«Me pregunto si esos chiquillos, con la edad que representan hace 84 años, habrán llegado a conocer la ciudad tal como fue creciendo en las últimas décadas»
Todavía quedaban algunos meses de guerra en Gijón, que hasta ese mes de febrero de 1937 había soportado los bombardeos de la armada y la aviación facciosas por mar y aire, atronando la vida cotidiana y haciendo sonar las sirenas que se grabaron como un grito de pánico en la memoria de tantas de nuestras madres. Entre las ruinas de las casas que esos ataques derribaron, causando la muerte y el espanto entre el vecindario que corría a guarecerse en los refugios antiaéreos, era posible encontrar lo que algunos fotógrafos como David Seymour “Chim” reflejaron con su cámara: que los niños jugaban a la guerra de sus padres, por más que esa guerra representara para el país una tragedia y para nuestra historia un ominoso retraso del que tardaríamos muchos años en recuperarnos.
David Seymour realizó un importante trabajo durante la guerra de España, del que sabemos sobre todo por el hallazgo en México hace algunos años de una maleta que contenía 26 rollos de negativos y casi 4.5000 fotografías realizadas durante el conflicto armado por Robert Capa, su compañera Gerda Taro (fallecida en un accidente en la batalla de Brunete) y David Seymour. Este último, de nacionalidad polaca (1911-1956), fundador de la agencia Magnun, dejó más de 300 fotografías de la guerra en Asturias, con un total de 42 que tienen como escenario la ciudad de Gijón, en la que según el historiador Héctor Blanco se preocupó por plasmar la vida cotidiana en los barrios que habían sido destruidos por los bombardeos, como pudo ser el de esos dos niños de la imagen.
Ahí los tenemos, con nueve o diez años, tratando de construir algo con los ladrillos caídos del edificio en ruinas que les sirve de lugar de recreo para posiblemente derribarlo luego a pedradas, a imitación sonora y destructora de los obuses que estuvieron cayendo sobre Gijón hasta días antes de su ocupación por las tropas sublevadas.
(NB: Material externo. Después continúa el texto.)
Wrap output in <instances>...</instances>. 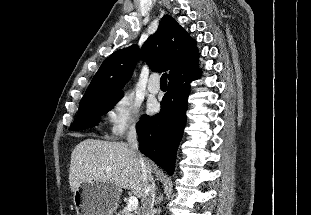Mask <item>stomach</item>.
Instances as JSON below:
<instances>
[{
	"label": "stomach",
	"mask_w": 311,
	"mask_h": 215,
	"mask_svg": "<svg viewBox=\"0 0 311 215\" xmlns=\"http://www.w3.org/2000/svg\"><path fill=\"white\" fill-rule=\"evenodd\" d=\"M120 193L114 184L89 180L79 186L73 202L78 215H113Z\"/></svg>",
	"instance_id": "0dacf381"
}]
</instances>
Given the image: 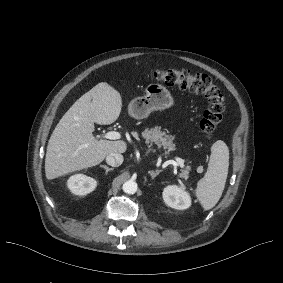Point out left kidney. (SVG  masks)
<instances>
[{
    "label": "left kidney",
    "mask_w": 283,
    "mask_h": 283,
    "mask_svg": "<svg viewBox=\"0 0 283 283\" xmlns=\"http://www.w3.org/2000/svg\"><path fill=\"white\" fill-rule=\"evenodd\" d=\"M162 196L164 202L171 208L184 210L191 206L190 195L184 190L183 184L180 187L177 185L165 187Z\"/></svg>",
    "instance_id": "5707ae66"
}]
</instances>
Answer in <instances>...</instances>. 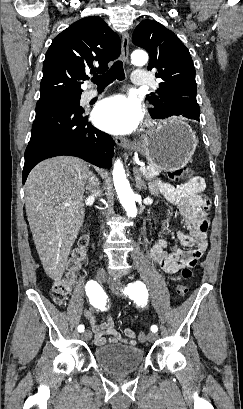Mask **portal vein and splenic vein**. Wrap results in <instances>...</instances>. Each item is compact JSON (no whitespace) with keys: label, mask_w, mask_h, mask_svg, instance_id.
Here are the masks:
<instances>
[{"label":"portal vein and splenic vein","mask_w":243,"mask_h":409,"mask_svg":"<svg viewBox=\"0 0 243 409\" xmlns=\"http://www.w3.org/2000/svg\"><path fill=\"white\" fill-rule=\"evenodd\" d=\"M145 170H146V167H145V166L140 167V171H141V172H144Z\"/></svg>","instance_id":"portal-vein-and-splenic-vein-1"}]
</instances>
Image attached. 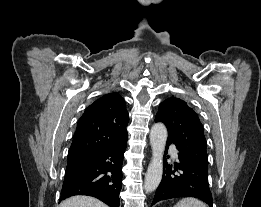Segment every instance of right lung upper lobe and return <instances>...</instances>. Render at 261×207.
<instances>
[{
  "mask_svg": "<svg viewBox=\"0 0 261 207\" xmlns=\"http://www.w3.org/2000/svg\"><path fill=\"white\" fill-rule=\"evenodd\" d=\"M128 122L125 101L118 93L99 98L79 119L68 160L125 143Z\"/></svg>",
  "mask_w": 261,
  "mask_h": 207,
  "instance_id": "right-lung-upper-lobe-1",
  "label": "right lung upper lobe"
}]
</instances>
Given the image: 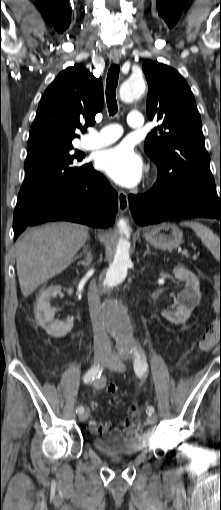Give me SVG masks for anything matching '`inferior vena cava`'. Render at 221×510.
I'll list each match as a JSON object with an SVG mask.
<instances>
[{
  "instance_id": "obj_1",
  "label": "inferior vena cava",
  "mask_w": 221,
  "mask_h": 510,
  "mask_svg": "<svg viewBox=\"0 0 221 510\" xmlns=\"http://www.w3.org/2000/svg\"><path fill=\"white\" fill-rule=\"evenodd\" d=\"M88 304L94 333V349L96 352H109L111 350L110 341L103 320L101 303L94 281H92L89 285Z\"/></svg>"
}]
</instances>
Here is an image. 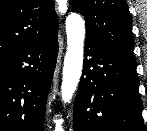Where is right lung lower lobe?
<instances>
[{
    "label": "right lung lower lobe",
    "mask_w": 147,
    "mask_h": 131,
    "mask_svg": "<svg viewBox=\"0 0 147 131\" xmlns=\"http://www.w3.org/2000/svg\"><path fill=\"white\" fill-rule=\"evenodd\" d=\"M57 33L0 56V131H44Z\"/></svg>",
    "instance_id": "obj_1"
}]
</instances>
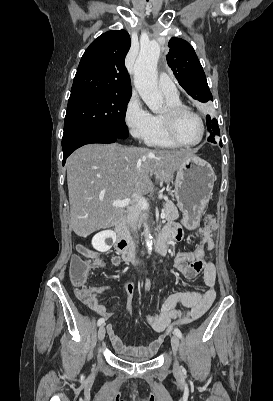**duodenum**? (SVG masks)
I'll use <instances>...</instances> for the list:
<instances>
[{"label": "duodenum", "mask_w": 273, "mask_h": 401, "mask_svg": "<svg viewBox=\"0 0 273 401\" xmlns=\"http://www.w3.org/2000/svg\"><path fill=\"white\" fill-rule=\"evenodd\" d=\"M117 240H116V250L120 254L123 260L127 262H132L134 264L140 263L145 252L140 251L136 244L131 242L127 235V220H122L116 227ZM170 244V239L162 234L158 240L157 245L152 251V256L158 258L162 256Z\"/></svg>", "instance_id": "obj_1"}]
</instances>
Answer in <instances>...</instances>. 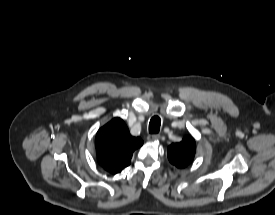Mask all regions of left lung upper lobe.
<instances>
[{
    "instance_id": "left-lung-upper-lobe-1",
    "label": "left lung upper lobe",
    "mask_w": 275,
    "mask_h": 215,
    "mask_svg": "<svg viewBox=\"0 0 275 215\" xmlns=\"http://www.w3.org/2000/svg\"><path fill=\"white\" fill-rule=\"evenodd\" d=\"M195 151V140L191 136H185L180 143L168 147V159L178 168H184L192 162Z\"/></svg>"
}]
</instances>
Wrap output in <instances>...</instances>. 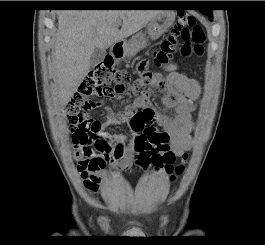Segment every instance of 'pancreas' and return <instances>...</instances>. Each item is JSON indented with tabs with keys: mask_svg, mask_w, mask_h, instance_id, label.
Listing matches in <instances>:
<instances>
[{
	"mask_svg": "<svg viewBox=\"0 0 265 245\" xmlns=\"http://www.w3.org/2000/svg\"><path fill=\"white\" fill-rule=\"evenodd\" d=\"M136 52L135 51H132L131 55L135 54Z\"/></svg>",
	"mask_w": 265,
	"mask_h": 245,
	"instance_id": "1",
	"label": "pancreas"
}]
</instances>
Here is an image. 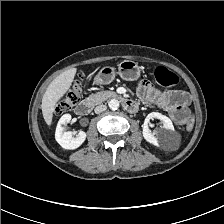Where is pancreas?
I'll return each mask as SVG.
<instances>
[{
    "mask_svg": "<svg viewBox=\"0 0 224 224\" xmlns=\"http://www.w3.org/2000/svg\"><path fill=\"white\" fill-rule=\"evenodd\" d=\"M103 96L110 97V96H116V94L114 92H104V93L93 94L91 97L95 99L97 102H101L103 99Z\"/></svg>",
    "mask_w": 224,
    "mask_h": 224,
    "instance_id": "cf45deb5",
    "label": "pancreas"
}]
</instances>
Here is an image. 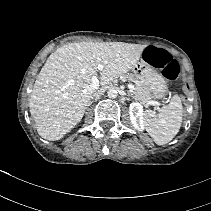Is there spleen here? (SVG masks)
Here are the masks:
<instances>
[{
  "mask_svg": "<svg viewBox=\"0 0 211 211\" xmlns=\"http://www.w3.org/2000/svg\"><path fill=\"white\" fill-rule=\"evenodd\" d=\"M182 116L181 99L178 95H174L170 103L163 106L158 113L147 110L144 114V124L154 142L157 145H164L179 132Z\"/></svg>",
  "mask_w": 211,
  "mask_h": 211,
  "instance_id": "3e777b00",
  "label": "spleen"
}]
</instances>
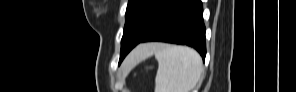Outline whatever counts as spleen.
Returning <instances> with one entry per match:
<instances>
[{
    "instance_id": "1",
    "label": "spleen",
    "mask_w": 296,
    "mask_h": 92,
    "mask_svg": "<svg viewBox=\"0 0 296 92\" xmlns=\"http://www.w3.org/2000/svg\"><path fill=\"white\" fill-rule=\"evenodd\" d=\"M141 58L152 54L158 61L155 92H191L201 78L203 63L200 55L189 47L168 44H147Z\"/></svg>"
}]
</instances>
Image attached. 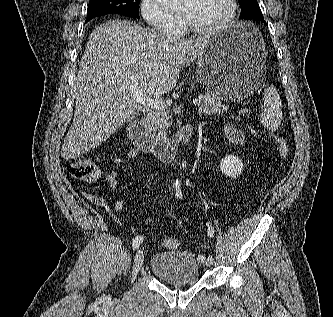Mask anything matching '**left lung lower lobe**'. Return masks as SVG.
<instances>
[{"instance_id":"0a47b994","label":"left lung lower lobe","mask_w":333,"mask_h":317,"mask_svg":"<svg viewBox=\"0 0 333 317\" xmlns=\"http://www.w3.org/2000/svg\"><path fill=\"white\" fill-rule=\"evenodd\" d=\"M260 21H262V22H264V23H265V21H264V18H263L262 20H260Z\"/></svg>"}]
</instances>
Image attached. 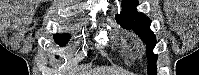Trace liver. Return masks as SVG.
Returning <instances> with one entry per match:
<instances>
[{
  "label": "liver",
  "mask_w": 199,
  "mask_h": 75,
  "mask_svg": "<svg viewBox=\"0 0 199 75\" xmlns=\"http://www.w3.org/2000/svg\"><path fill=\"white\" fill-rule=\"evenodd\" d=\"M81 75H126V74L125 72L114 68L102 67L94 71L83 72V74Z\"/></svg>",
  "instance_id": "1"
}]
</instances>
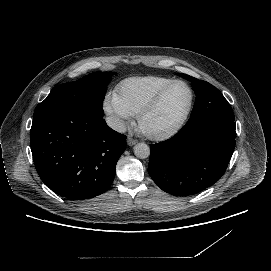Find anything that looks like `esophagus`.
I'll list each match as a JSON object with an SVG mask.
<instances>
[{
    "label": "esophagus",
    "mask_w": 271,
    "mask_h": 271,
    "mask_svg": "<svg viewBox=\"0 0 271 271\" xmlns=\"http://www.w3.org/2000/svg\"><path fill=\"white\" fill-rule=\"evenodd\" d=\"M137 143V140L136 139H134V138H132V137H128L127 138V144L129 145V146H133V145H135Z\"/></svg>",
    "instance_id": "obj_1"
}]
</instances>
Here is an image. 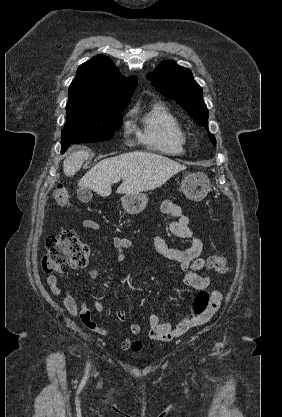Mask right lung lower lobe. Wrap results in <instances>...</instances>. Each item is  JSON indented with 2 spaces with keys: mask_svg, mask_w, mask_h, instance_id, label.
<instances>
[{
  "mask_svg": "<svg viewBox=\"0 0 282 417\" xmlns=\"http://www.w3.org/2000/svg\"><path fill=\"white\" fill-rule=\"evenodd\" d=\"M64 152H65V150L62 149V153H64Z\"/></svg>",
  "mask_w": 282,
  "mask_h": 417,
  "instance_id": "1",
  "label": "right lung lower lobe"
}]
</instances>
Creo advertir como vestimenta en uno de los niños, el que lleva sobre la cabeza un casco de soldado, un atuendo parecido al mono que muchos milicianos republicanos utilizaron en aquellos años en los frentes, a falta de otro vestuario de hechura militar.
Siempre que observo fotografías similares a esta, me pregunto por la identidad de los protagonistas, si esos chiquillos en este caso, con la edad que representan hace 84 años, habrán llegado a conocer la ciudad tal como fue creciendo en las últimas décadas. A falta de respuesta, esa pregunta lleva también a otra: si esos dos pequeños habrán llegado a ver en su ancianidad la imagen por la que han pasado sin nombre a la historia, jugando a la guerra en medio de una guerra larga y cruel en las que los enemigos que se mataban entre sí hablaban un mismo idioma y compartían una historia común, en la que no faltaron, antes de la que ocasionó un golpe militar en 1936, otras tres guerras civiles.
Con tal pasado a nuestra espalda, deberíamos cuidarnos muy mucho de los resortes del odio que dan lugar a regímenes de opresión basados en masacrar y reprimir al adversario, amordazando la palabra y las ideas que nos dan razón de vida y cultura. Pienso que a las jóvenes generaciones de estas últimas décadas, descendientes de aquella a la que pertenecieron los niños de la imagen, no se les ha ofrecido en todos estos años una cualificada profundización en los valores y conciencia histórica que constituyen la esencia de una educación democrática sólida, capaz de resistirse a cualquier ventolera desestabilizadora que ponga en riesgo los principios de libertad y democracia. Esos fueron los que les arrebataron a varias generaciones de españoles en 1939, entre las que estuvieron las de nuestros padres y abuelos, a las que tanto debe este país.